Other examples in recent years that IP Draughts recalls, where a significant case on contractual interpretation was decided by a deputy judge at first instance, include the case of Rhodia vHuntsman (Julian Flaux QC, later a High Court judge; meaning of reasonable endeavours) and Oxonica v Neuftec (Peter Prescott QC; upheld on appeal; interpretation of a definition of Licensed Product in a licence agreement).

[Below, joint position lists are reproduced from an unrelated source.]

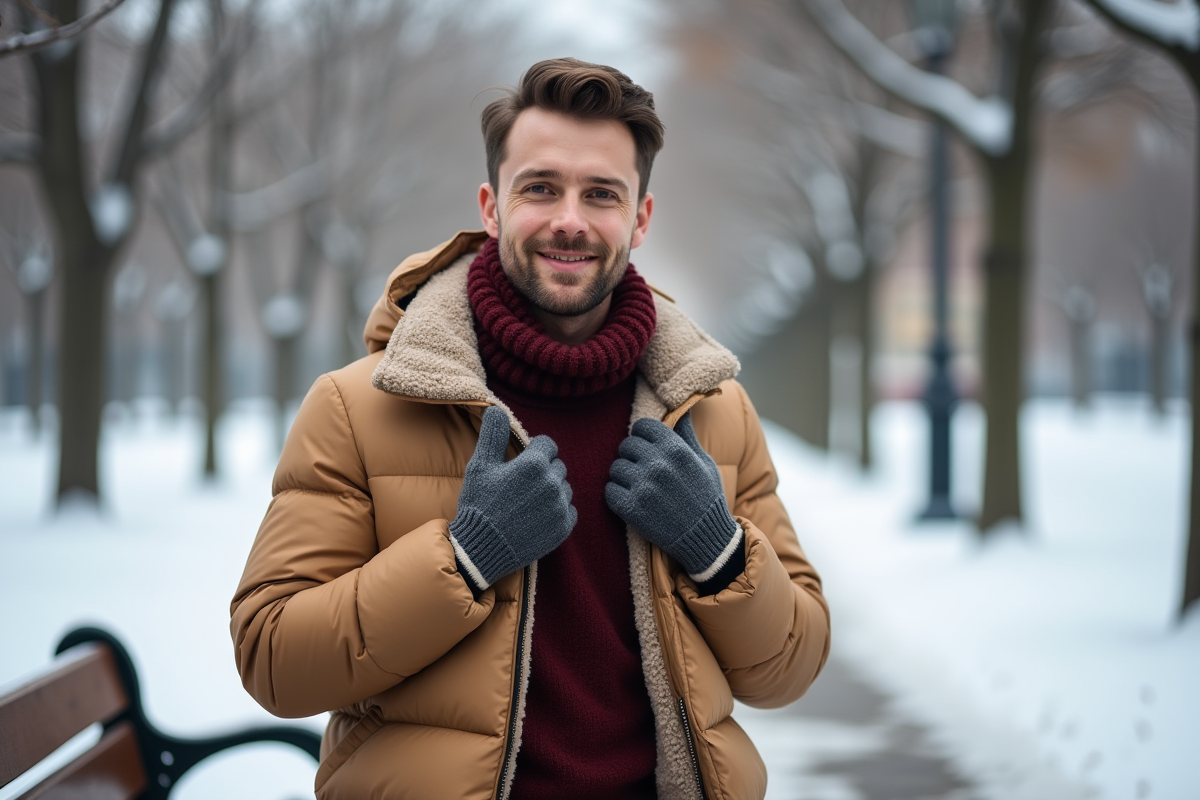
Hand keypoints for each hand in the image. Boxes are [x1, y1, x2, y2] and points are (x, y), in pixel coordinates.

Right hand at [450, 406, 575, 590]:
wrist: (482, 548)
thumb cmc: (479, 505)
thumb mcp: (480, 466)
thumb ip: (492, 434)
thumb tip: (496, 409)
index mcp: (533, 464)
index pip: (548, 444)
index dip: (534, 452)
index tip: (521, 464)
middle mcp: (552, 483)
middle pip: (557, 465)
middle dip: (542, 471)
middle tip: (521, 486)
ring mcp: (560, 506)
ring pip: (564, 487)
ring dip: (551, 490)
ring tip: (528, 502)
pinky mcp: (564, 527)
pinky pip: (570, 509)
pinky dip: (557, 511)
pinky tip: (537, 517)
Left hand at [605, 413, 738, 576]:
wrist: (707, 538)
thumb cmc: (707, 497)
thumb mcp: (704, 462)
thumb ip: (686, 435)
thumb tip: (681, 409)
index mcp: (676, 449)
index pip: (642, 426)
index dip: (643, 437)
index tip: (647, 448)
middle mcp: (658, 464)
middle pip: (626, 446)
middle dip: (632, 457)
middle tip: (643, 471)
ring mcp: (643, 487)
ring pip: (615, 468)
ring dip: (623, 478)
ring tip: (638, 488)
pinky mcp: (632, 509)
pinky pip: (609, 491)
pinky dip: (617, 496)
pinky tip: (631, 501)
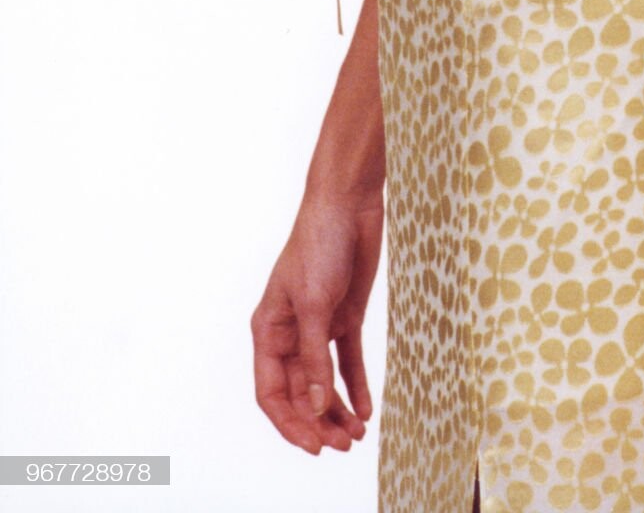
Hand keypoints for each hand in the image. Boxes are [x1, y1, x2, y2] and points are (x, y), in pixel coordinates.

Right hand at [250, 193, 383, 455]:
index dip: (290, 423)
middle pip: (299, 392)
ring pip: (324, 382)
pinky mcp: (345, 317)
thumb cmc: (319, 244)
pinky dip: (356, 385)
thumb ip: (314, 357)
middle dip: (319, 422)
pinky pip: (348, 361)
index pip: (271, 391)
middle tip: (343, 446)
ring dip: (338, 410)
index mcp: (269, 330)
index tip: (313, 446)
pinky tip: (367, 409)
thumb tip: (316, 406)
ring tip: (356, 436)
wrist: (349, 204)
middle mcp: (291, 334)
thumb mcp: (315, 304)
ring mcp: (319, 327)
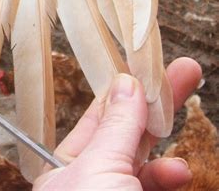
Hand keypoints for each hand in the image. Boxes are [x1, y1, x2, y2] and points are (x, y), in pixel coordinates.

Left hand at [33, 57, 201, 190]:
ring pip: (145, 158)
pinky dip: (168, 174)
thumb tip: (126, 83)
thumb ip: (116, 128)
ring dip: (165, 138)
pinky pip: (156, 183)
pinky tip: (178, 171)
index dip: (123, 91)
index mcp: (65, 167)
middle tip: (182, 72)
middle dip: (156, 102)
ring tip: (183, 111)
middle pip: (127, 132)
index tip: (143, 68)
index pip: (98, 117)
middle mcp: (91, 179)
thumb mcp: (98, 168)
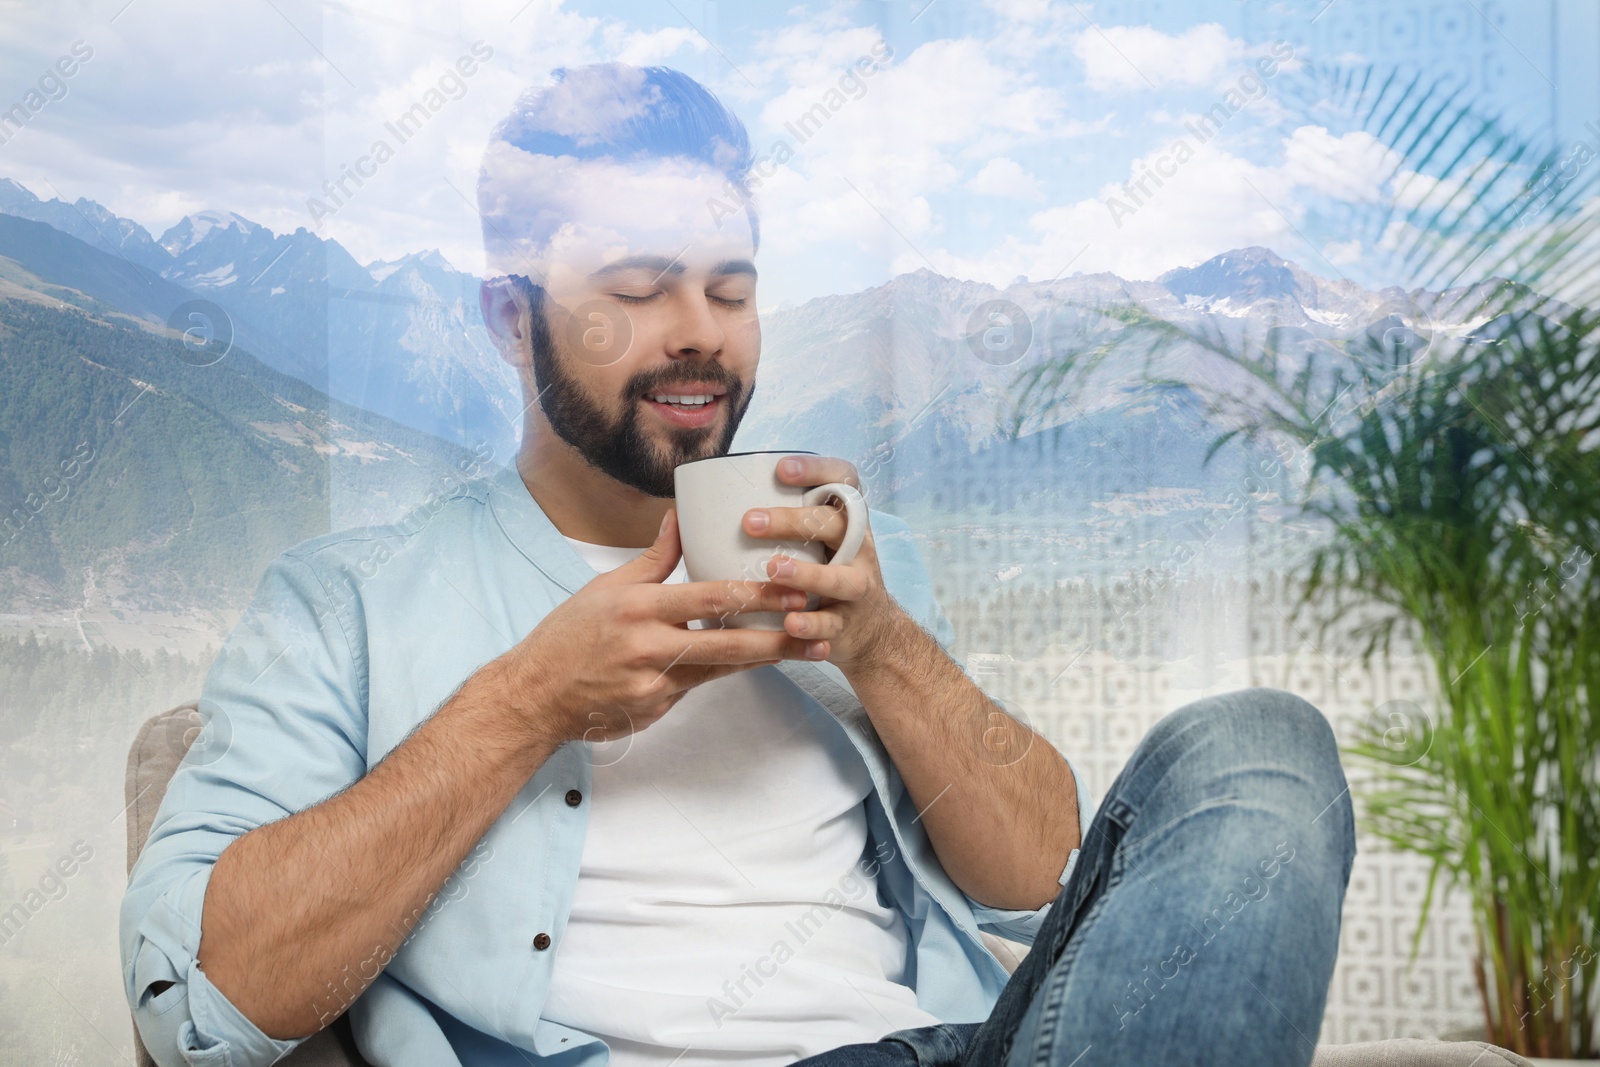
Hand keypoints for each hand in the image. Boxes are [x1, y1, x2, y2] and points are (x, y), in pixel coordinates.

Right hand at [496, 510, 823, 745]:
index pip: (709, 598)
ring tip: (807, 649)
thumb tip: (679, 514)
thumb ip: (654, 557)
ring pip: (721, 669)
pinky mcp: (655, 710)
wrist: (535, 696)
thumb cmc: (569, 635)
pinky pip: (697, 687)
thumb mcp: (607, 587)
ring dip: (766, 659)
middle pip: (727, 642)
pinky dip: (724, 672)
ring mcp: (653, 684)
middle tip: (816, 625)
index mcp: (638, 607)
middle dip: (777, 635)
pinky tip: (756, 662)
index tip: (792, 588)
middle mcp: (649, 647)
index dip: (756, 596)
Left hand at [744, 454, 905, 673]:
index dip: (817, 470)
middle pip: (834, 525)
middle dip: (794, 521)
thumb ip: (784, 522)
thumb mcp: (817, 542)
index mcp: (845, 520)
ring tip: (774, 570)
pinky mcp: (849, 624)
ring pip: (841, 578)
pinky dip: (812, 625)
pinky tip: (790, 623)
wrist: (871, 631)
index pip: (843, 480)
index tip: (781, 469)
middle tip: (750, 522)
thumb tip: (711, 503)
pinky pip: (833, 624)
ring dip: (808, 574)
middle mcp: (857, 548)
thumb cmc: (826, 573)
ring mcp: (857, 587)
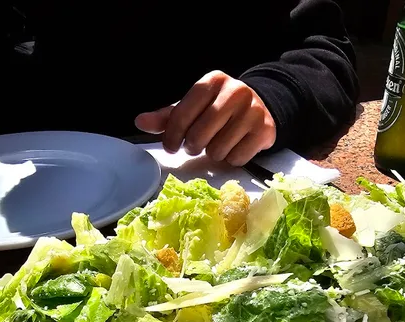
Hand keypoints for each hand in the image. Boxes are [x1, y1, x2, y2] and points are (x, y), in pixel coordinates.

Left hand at [135, 70, 275, 165]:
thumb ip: (167, 117)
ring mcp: (253, 110)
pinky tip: (234, 146)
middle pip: (199, 135)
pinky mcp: (265, 129)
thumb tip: (140, 122)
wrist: (258, 108)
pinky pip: (237, 158)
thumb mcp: (192, 108)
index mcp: (212, 81)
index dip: (172, 135)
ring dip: (213, 154)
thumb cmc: (218, 109)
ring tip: (217, 143)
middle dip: (193, 146)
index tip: (171, 146)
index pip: (182, 114)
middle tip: (197, 145)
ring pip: (218, 150)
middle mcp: (235, 91)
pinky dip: (232, 158)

Why do the courts sometimes give important questions of contractual interpretation to deputy judges and not to proper (ie full-time) judges? Is it because:

  1. Most judges have little professional experience of drafting and negotiating commercial contracts, and therefore there is no real advantage in giving such a case to a full-time judge. This is unlikely to be an acknowledged reason (!)
  2. Such cases are not considered particularly significant by the judge in charge of the list, as they are considered to raise few questions of public importance. Contracts are mostly private matters for the parties. Therefore they can be delegated to a deputy judge. In IP Draughts’ view, the present case has some public importance in the context of parties’ obligations in mergers and acquisitions, which are a significant part of the commercial life of the country.
  3. Such cases are easy to manage and decide, and therefore suitable for deputy judges. Sometimes the deputy judge is being assessed for his or her suitability for promotion to a full-time role (as happened in the case of Julian Flaux and could well happen to Stephen Jourdan) and cases of this kind are good tests of judicial calibre.

In the interests of transparency, it would be good if a listing judge (past or present) would comment on this issue.